Passage provided
┏━━

# Building a $3600.00 system. Need Help.



## UZI4U (Mar 6, 2010)

Hello and thanks in advance for any help you provide to me.

I would like to put 12 gigs of the ram in the motherboard mentioned below. Is there anything I need to know to get the ram to run at 2000 at stock settings on a brand new build. I read somewhere that if you fill all 6 slots issues can arise. I didn’t have any intentions on over clocking anything for right now. I don’t know if this matters or not but I will post all the components I am going to purchase just in case someone see a conflict between parts i have chosen.

Thank You

UZI

Ram
G.SKILL Trident 6GB (3 x 2GB) 240-Pin DDR3 SDRAM DDR3 2000 (PC3 16000) Triple Channel Kit Desktop Memory Model F3-16000CL9T-6GBTD - Retail 

http://www.newegg.com/Product/Product.aspx?Item=N82E16820231254



Motherboard
ASUS P6T Deluxe V2 LGA 1366 Intel X58 ATX Intel Motherboard – Retail
http://www.newegg.com/Product/Product.aspx?Item=N82E16813131365

Processor
Intel Core i7-930 2.8GHz 8MB L3 Cache LGA 1366 Quad-Core Desktop Processor – Retail
http://www.newegg.com/Product/Product.aspx?Item=N82E16819115225


All parts:

Secondary HD
Western Digital Caviar Black 2TB 3.5" SATA 3.0Gb/s Internal Hard Drive -Bare Drive
http://www.newegg.com/Product/Product.aspx?item=N82E16822136456

Main Drive
Western Digital Caviar Black WD1001FALS 1TB 7200 RPM 32MB Cache SATA 3.0Gb/s 3.5" Internal Hard Drive -Bare Drive 
http://www.newegg.com/Product/Product.aspx?Item=N82E16822136284

Case
XCLIO 2000 Black &Titanium Finish Extreme Cooling Computer Case
http://www.newegg.com/Product/Product.aspx?item=N82E16811103028

2 Graphic Cards
BFG Tech GeForce GTX 285 BFGEGTX2851024OCE Video Card
http://www.newegg.com/Product/Product.aspx?item=N82E16814143168

Power Supply
Antec TruePower Quattro Series TPQ-1200 1200W Continuous Power Power Supply
http://www.newegg.com/Product/Product.aspx?item=N82E16817371032

Monitor
ASUS MT276HE Black 27" 2ms(GTG) Widescreen LCD Monitor 
http://www.newegg.com/Product/Product.aspx?item=N82E16824236080

Operating system
Microsoft Windows 7 Ultimate 64-bit 1-Pack for System Builders
http://www.newegg.com/Product/Product.aspx?item=N82E16832116762

Card reader
Koutech IO-RCM621 3.5" USB 2.0 Front Panel Multi-format Card Reader – Retail
http://www.newegg.com/Product/Product.aspx?item=N82E16820162024

Razer Mouse
RAZER Imperator Black Wired Laser Ergonomic Gaming Mouse
http://www.newegg.com/Product/Product.aspx?item=N82E16826153057

Power supply is at bottom so just in case I need more length I will purchase this
Athena Power 10 " Extension & Conversion Four-In-One
http://www.newegg.com/Product/Product.aspx?item=N82E16812198023


----------



## ebackhus (Apr 21, 2005)

┗━━

Material supplied
┏━━

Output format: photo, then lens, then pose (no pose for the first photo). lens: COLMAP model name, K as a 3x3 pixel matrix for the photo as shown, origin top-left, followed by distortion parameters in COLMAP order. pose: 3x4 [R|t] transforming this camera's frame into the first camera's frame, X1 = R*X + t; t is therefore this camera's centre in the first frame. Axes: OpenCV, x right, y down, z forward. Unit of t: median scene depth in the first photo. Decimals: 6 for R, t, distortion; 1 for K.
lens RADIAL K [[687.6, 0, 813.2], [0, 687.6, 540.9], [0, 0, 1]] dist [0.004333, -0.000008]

┗━━
┏━━

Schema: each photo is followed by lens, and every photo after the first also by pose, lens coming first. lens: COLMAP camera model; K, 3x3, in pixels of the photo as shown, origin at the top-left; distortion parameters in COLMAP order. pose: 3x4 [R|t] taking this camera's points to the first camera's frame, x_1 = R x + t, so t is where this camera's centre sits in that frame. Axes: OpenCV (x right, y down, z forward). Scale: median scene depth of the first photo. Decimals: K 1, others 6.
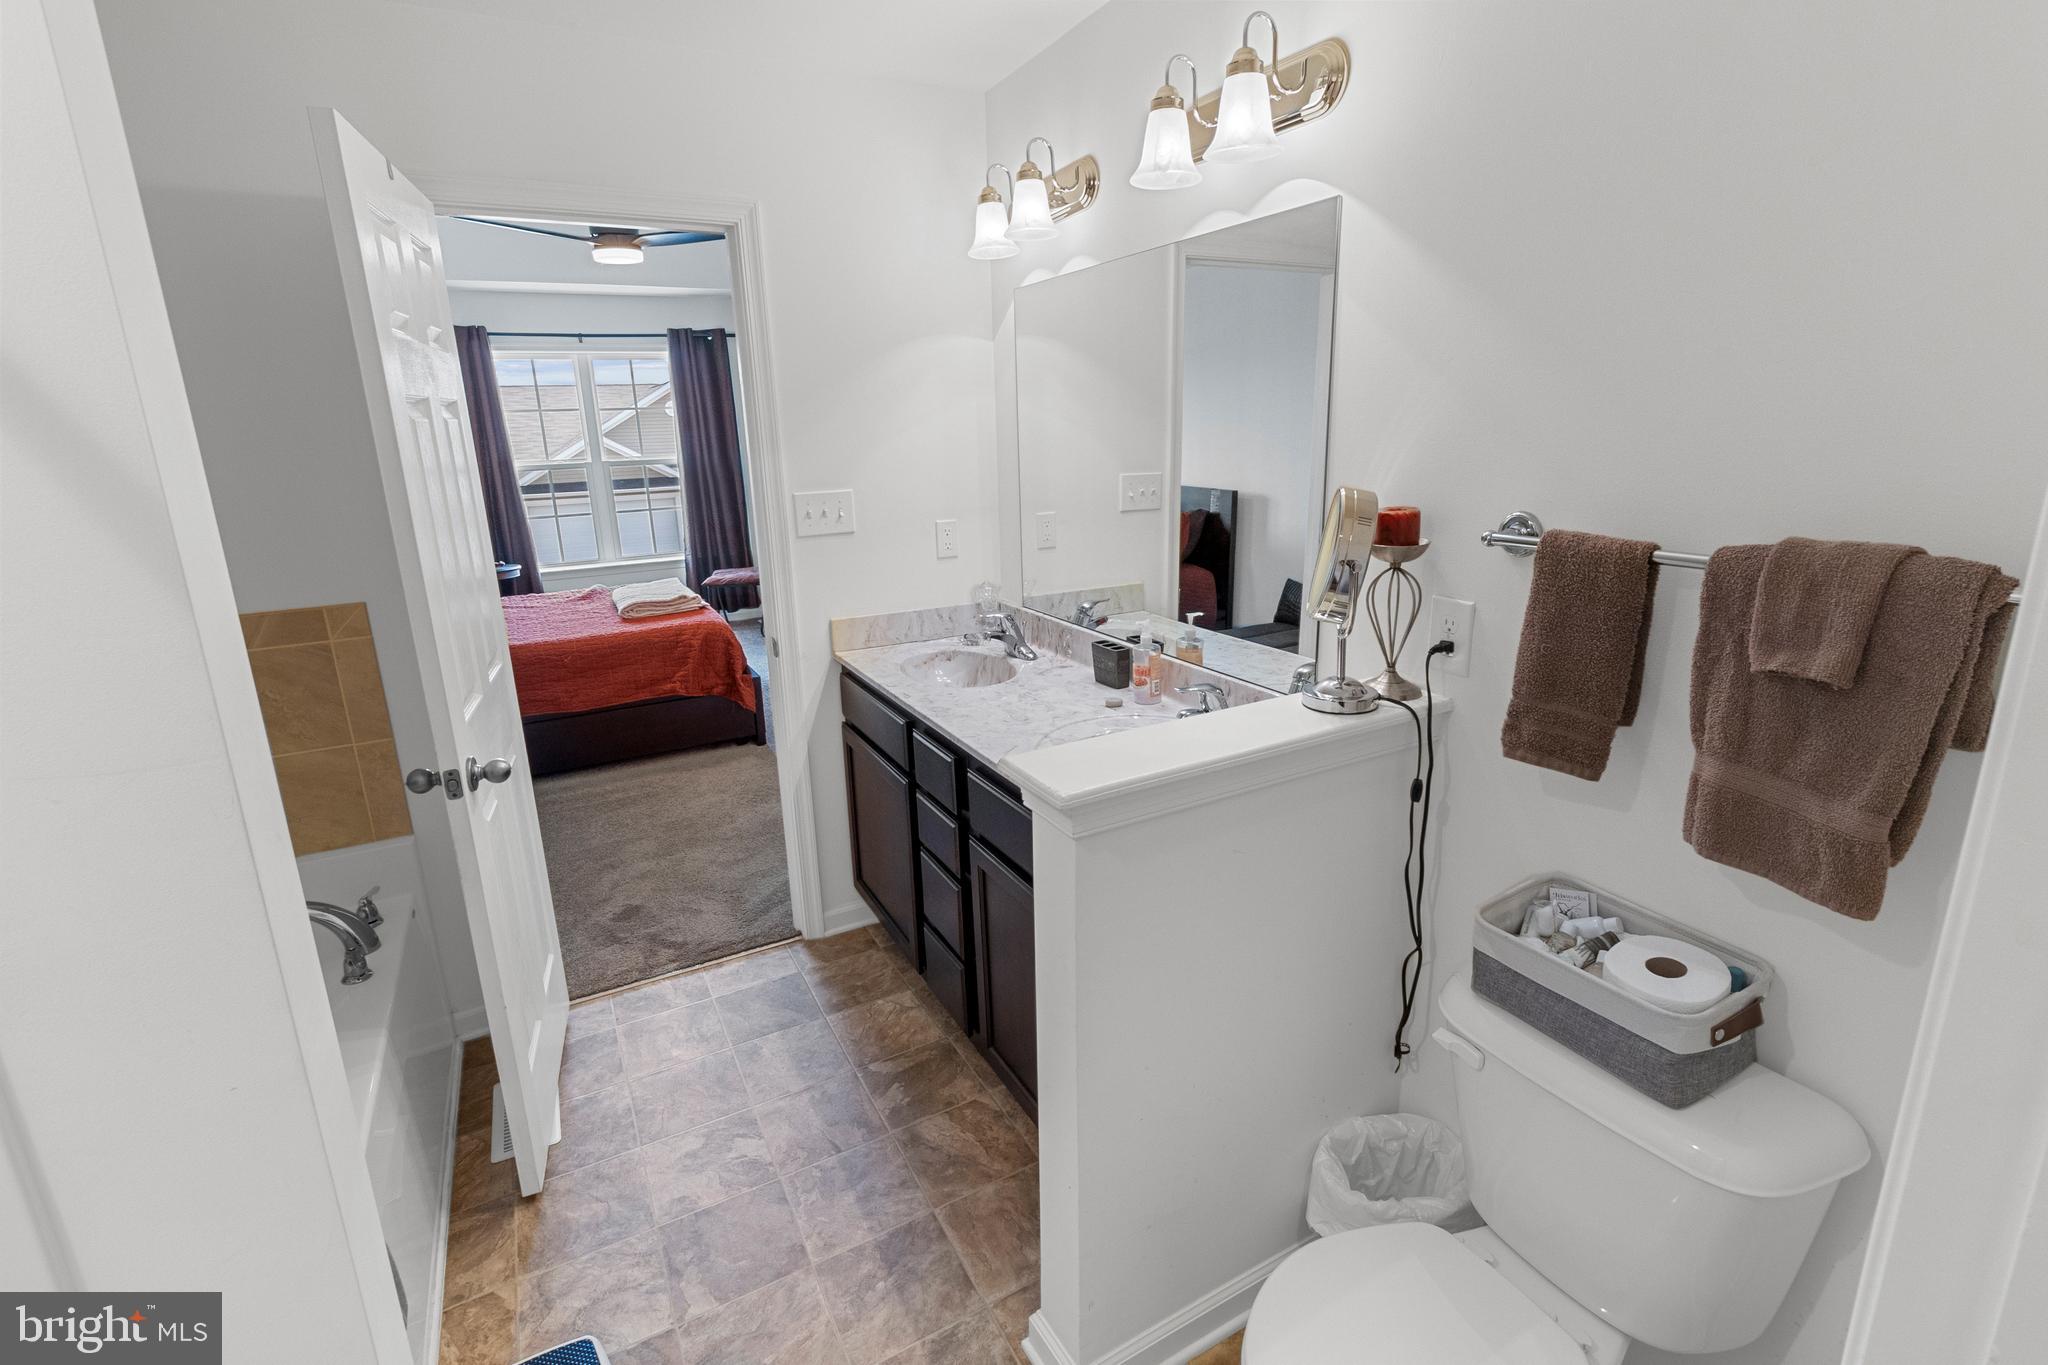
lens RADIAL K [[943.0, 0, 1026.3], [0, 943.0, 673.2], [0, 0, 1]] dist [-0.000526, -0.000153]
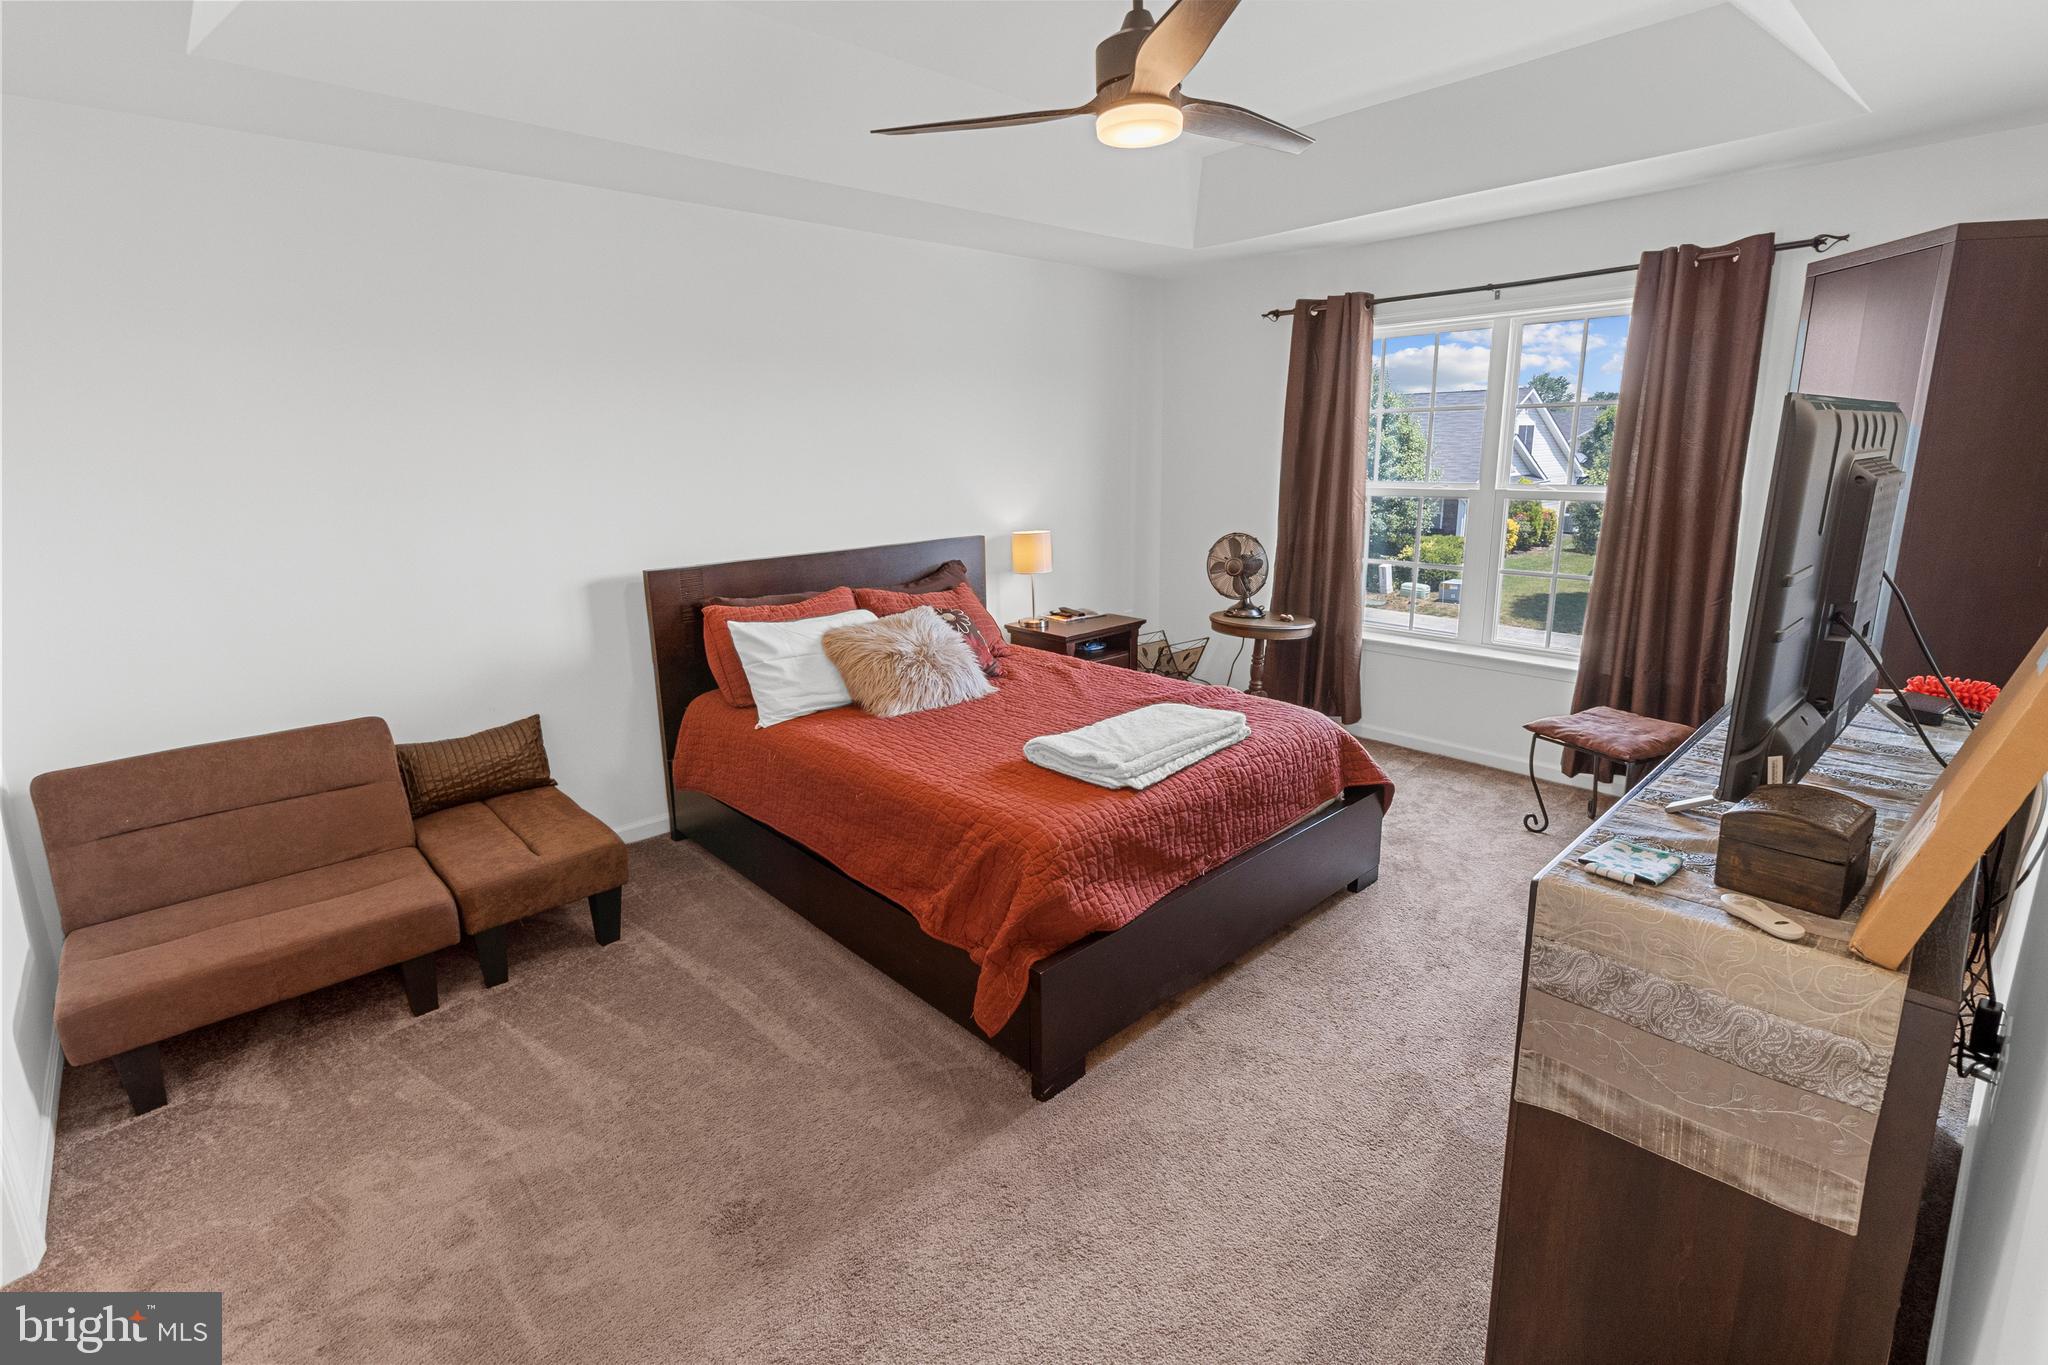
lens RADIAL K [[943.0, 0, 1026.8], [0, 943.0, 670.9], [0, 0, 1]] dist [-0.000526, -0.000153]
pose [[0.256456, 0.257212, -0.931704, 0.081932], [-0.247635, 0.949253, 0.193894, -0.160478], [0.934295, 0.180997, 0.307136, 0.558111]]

┗━━
┏━━

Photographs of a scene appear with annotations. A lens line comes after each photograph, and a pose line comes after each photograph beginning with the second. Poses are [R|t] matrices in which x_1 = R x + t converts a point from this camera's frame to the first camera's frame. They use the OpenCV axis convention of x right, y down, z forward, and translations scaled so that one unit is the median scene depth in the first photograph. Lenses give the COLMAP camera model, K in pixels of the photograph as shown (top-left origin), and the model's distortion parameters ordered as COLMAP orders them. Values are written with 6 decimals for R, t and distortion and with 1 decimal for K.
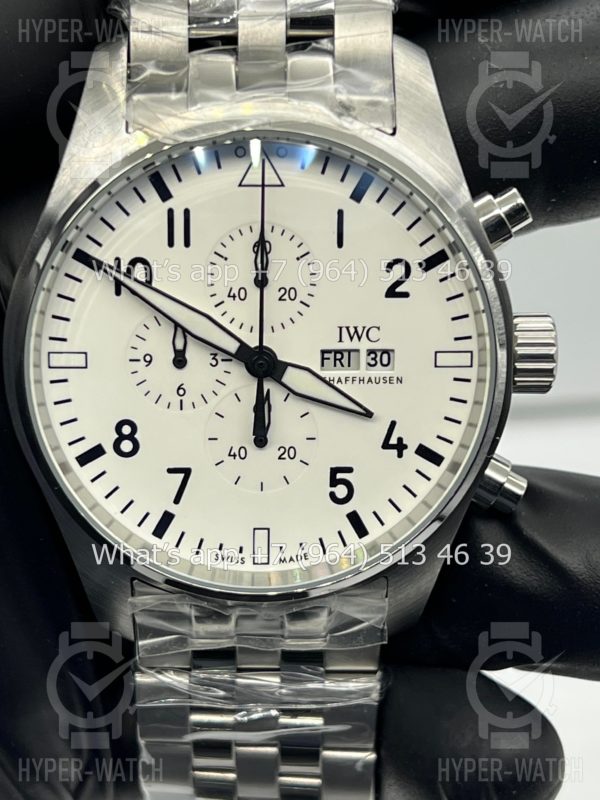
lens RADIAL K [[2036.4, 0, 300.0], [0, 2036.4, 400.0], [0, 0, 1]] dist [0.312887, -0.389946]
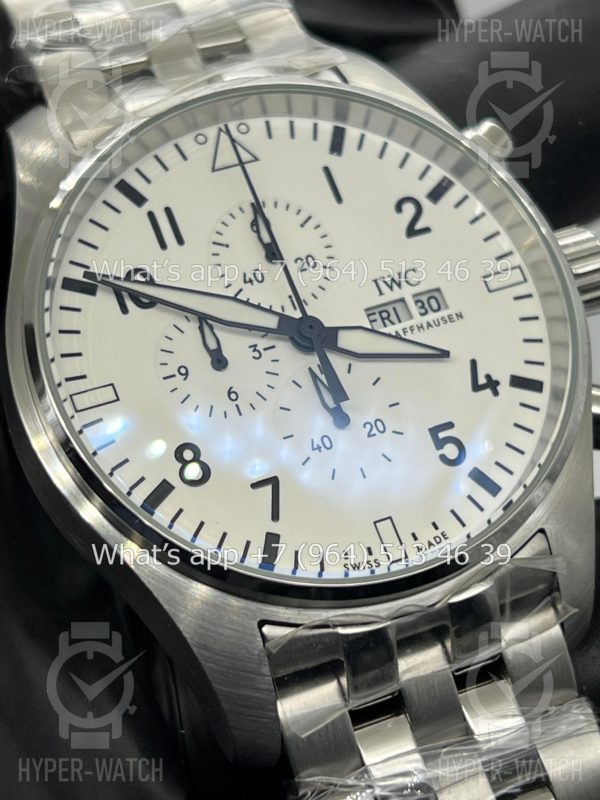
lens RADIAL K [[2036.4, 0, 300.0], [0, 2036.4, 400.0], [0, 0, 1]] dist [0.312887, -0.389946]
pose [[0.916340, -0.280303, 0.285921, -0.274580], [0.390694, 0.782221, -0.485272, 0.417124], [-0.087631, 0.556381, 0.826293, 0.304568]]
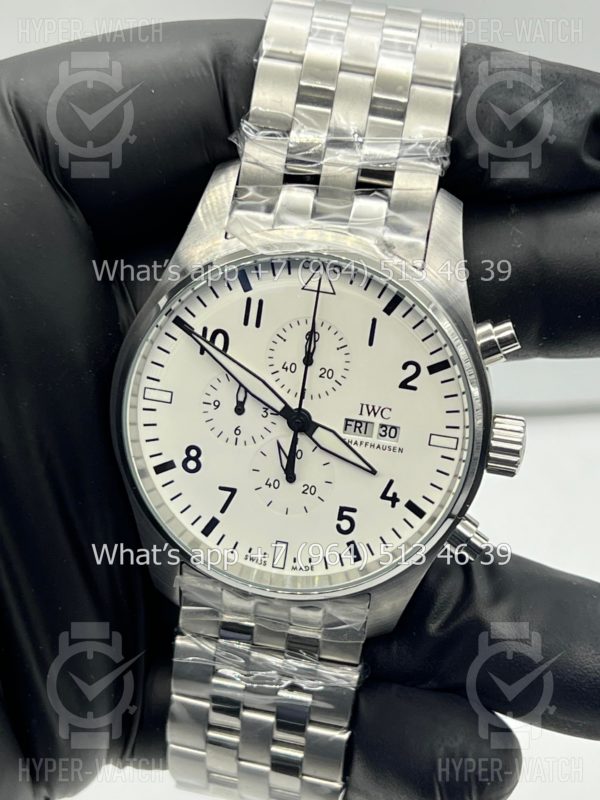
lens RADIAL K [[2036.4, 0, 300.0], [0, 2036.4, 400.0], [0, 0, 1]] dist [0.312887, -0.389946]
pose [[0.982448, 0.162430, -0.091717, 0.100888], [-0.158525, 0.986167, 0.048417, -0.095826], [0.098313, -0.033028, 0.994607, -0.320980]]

┗━━

In the forum thread about the $3600 build, change "ram" to "memory" and write out the part from "I would like" up to and including "i have chosen.". The lines here are separate material and have no connection to the forum thread.

I would like to put 12 gigs of the memory in the motherboard mentioned below. Is there anything I need to know to get the memory to run at 2000 at stock settings on a brand new build. I read somewhere that if you fill all 6 slots issues can arise. I didn’t have any intentions on over clocking anything for right now. I don’t know if this matters or not but I will post all the components I am going to purchase just in case someone see a conflict between parts i have chosen.